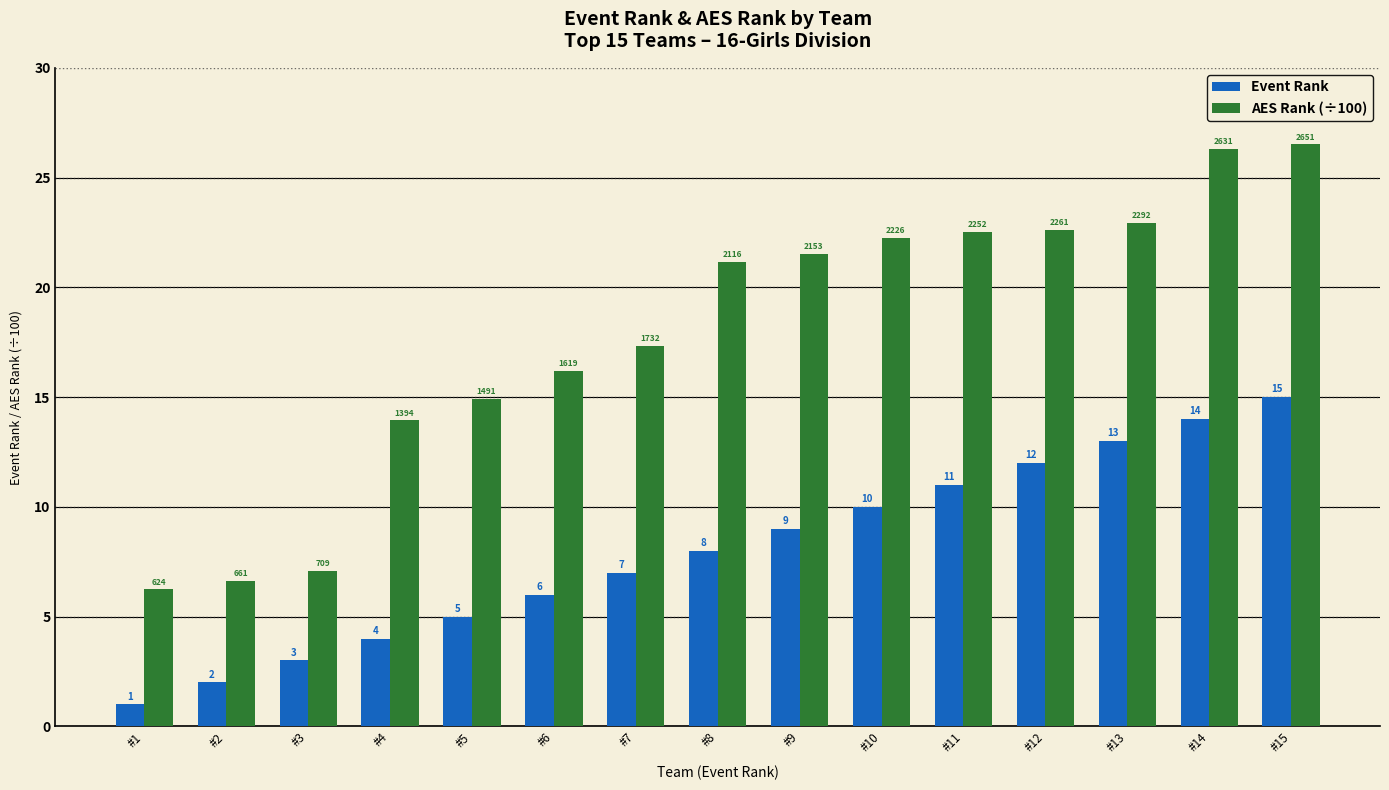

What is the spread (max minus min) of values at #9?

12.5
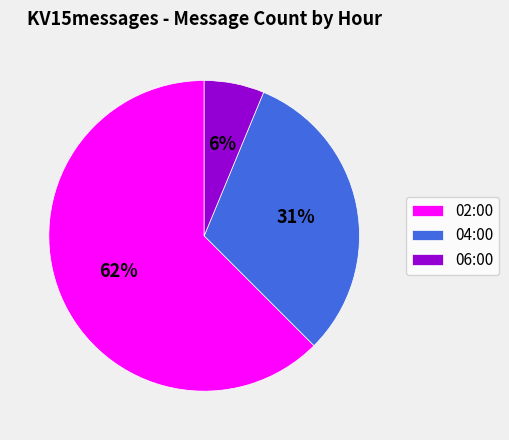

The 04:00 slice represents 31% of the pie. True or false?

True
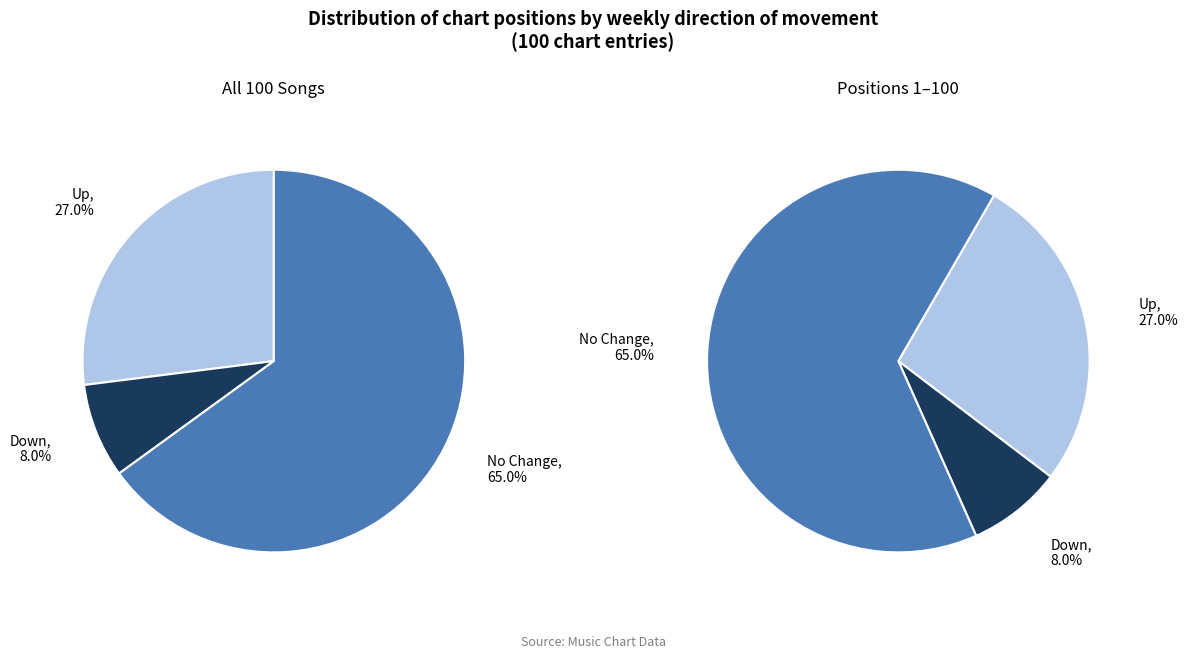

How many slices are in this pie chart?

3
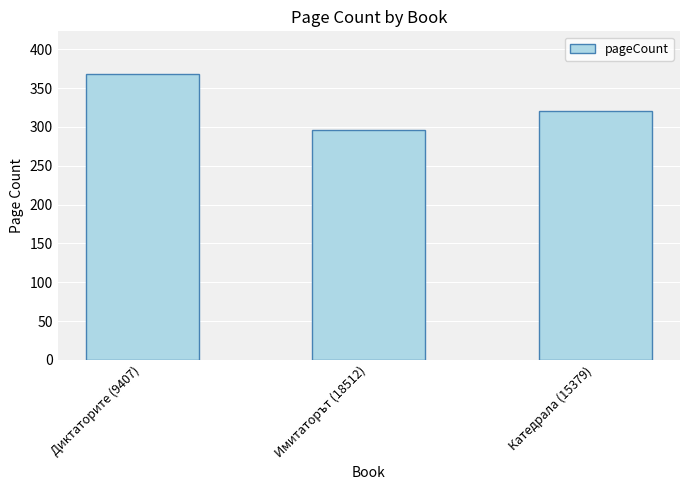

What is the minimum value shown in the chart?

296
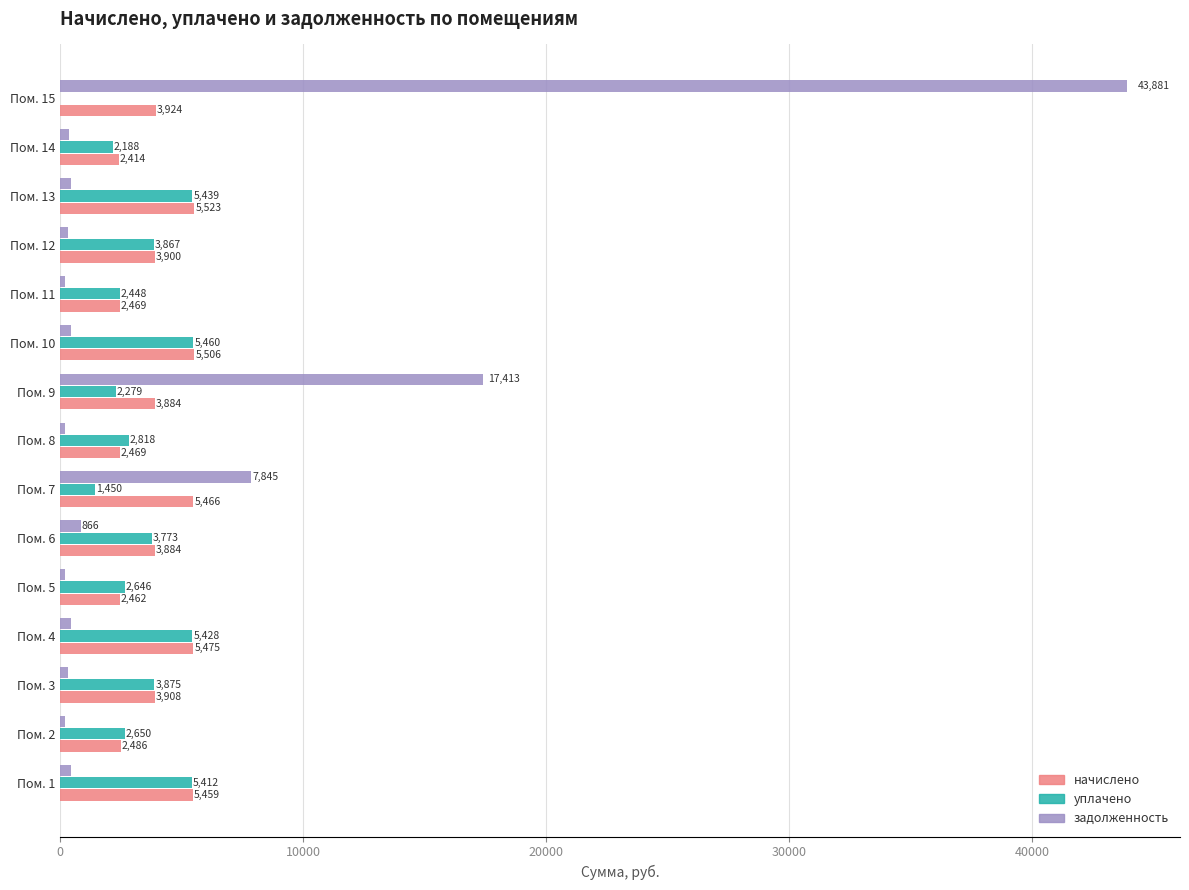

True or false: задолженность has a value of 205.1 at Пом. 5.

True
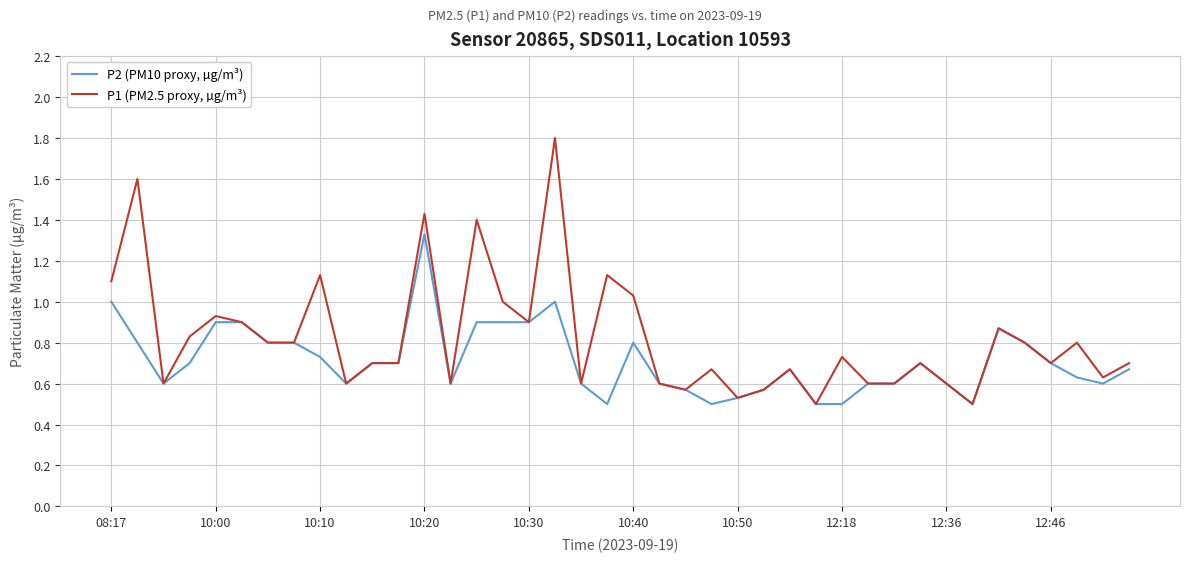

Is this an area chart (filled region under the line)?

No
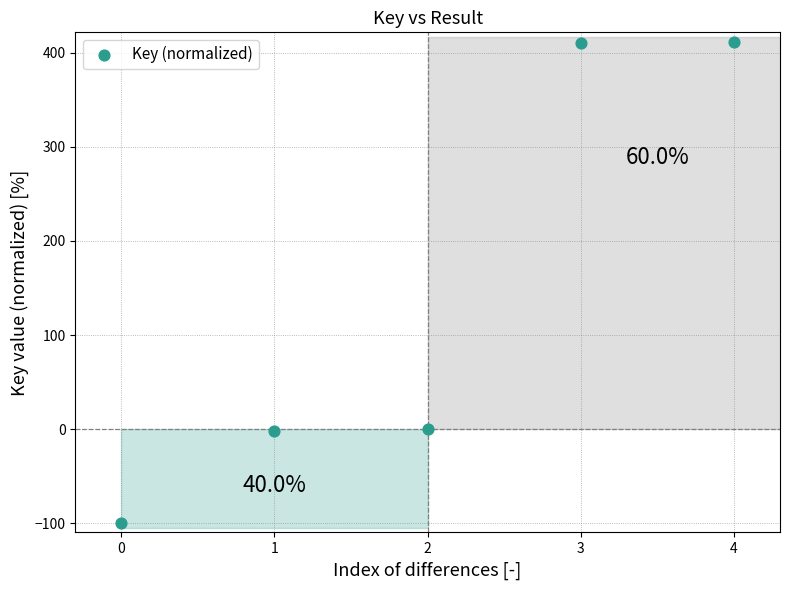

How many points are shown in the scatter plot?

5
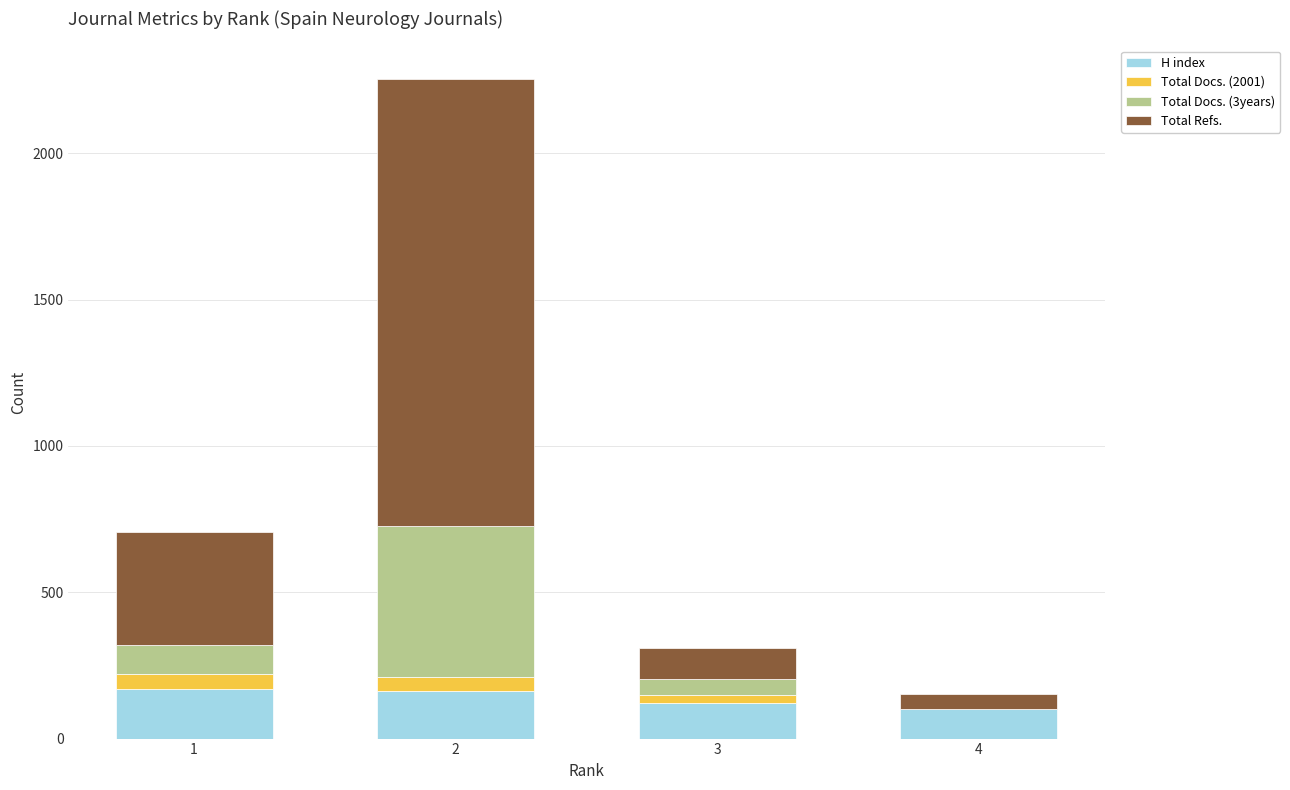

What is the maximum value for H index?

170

☆ ☆ ☆ ☆

» WORK INSTRUCTION:
Edit the rows above, changing every "chart" to "graph" and leaving everything else as it is. Omit the pictures from your answer.

» WRITTEN ANSWER:
What is the spread (max minus min) of values at #9?

12.5

The 04:00 slice represents 31% of the pie. True or false?

True

How many slices are in this pie graph?

3

What is the minimum value shown in the graph?

296

True or false: задолженность has a value of 205.1 at Пом. 5.

True

Is this an area graph (filled region under the line)?

No

How many points are shown in the scatter plot?

5

What is the maximum value for H index?

170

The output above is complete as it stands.